- _EXERCISE_
Extend the Martindale family's adoption story, starting after its final sentence.

- _PASSAGE FOR REVIEW_

◇ ◇ ◇

Meet the Martindale Family!
Our family has been created through adoption. More importantly, our family has been transformed through adoption. My husband Mark and I (Julie) live in Elk River, Minnesota, and have added nine children from foster care into our family of four. Our 11 children are between the ages of 14 to 30 and we have learned more than you can imagine from each of them. We have adopted children who have complex medical health complexities, cognitive disabilities, and significant mental health challenges.
Over the years, we have seen our children thrive. We have watched them go far beyond what any doctor or social worker had predicted. Our daughter came to us needing a ventilator and feeding tube to keep alive. She is 14 now, and although she still has a pacemaker, she no longer needs a ventilator or feeding tube. Trust me, she needs no help with eating anymore—just ask the pizza delivery man!
We have also watched our children struggle. Our son came to us at six years old with a horrific trauma history. It started when his birth mother drank heavily through the pregnancy. His diagnosis of fetal alcohol spectrum disorder (FASD) helped us to understand his intense behaviors, including hours of raging. In his teen years, he found drugs. It has been a very long road for him and for us, but we have stood together. He has always known that we will love him, no matter what. His trauma isn’t gone and challenges remain. But he knows how much we love him and that we’ll always be there for him. He is my hero.

◇ ◇ ◇

- _RAW DATA_

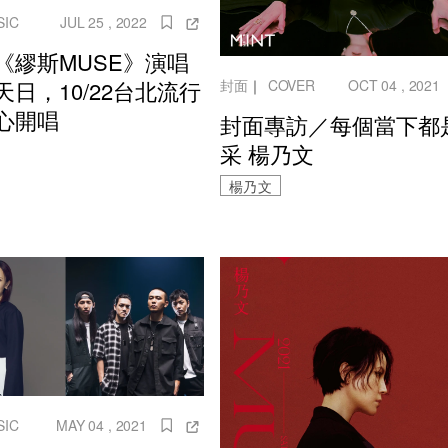
SIC
JUL 25 , 2022
《繆斯MUSE》演唱
封面
｜
COVER
OCT 04 , 2021
天日，10/22台北流行
心開唱
封面專訪／每個當下都
采 楊乃文
楊乃文
SIC
MAY 04 , 2021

◇ ◇ ◇

- _RESPONSE AREA_
We have watched our children suffer. We have held two of our children as they took their last breaths. We have come out of all of this as stronger, more grateful, better humans—and if we had to do it all over again, we would be the first in line to sign back up. Our family has learned that compassion, resiliency, and unconditional love go a long way to help heal the trauma that all children who have been adopted carry with them. One of my kids was at school when someone asked if they were adopted. They responded that they did come to our family through adoption and that they wouldn’t have it any other way. They shared the endless love they feel and how much fun our family has. They may have mentioned the annual Thanksgiving whipped cream fight or the times we would spontaneously sing Christmas carols out of our bus windows. At 27 years old, they just married their best friend. The two of them are now applying to become foster parents themselves.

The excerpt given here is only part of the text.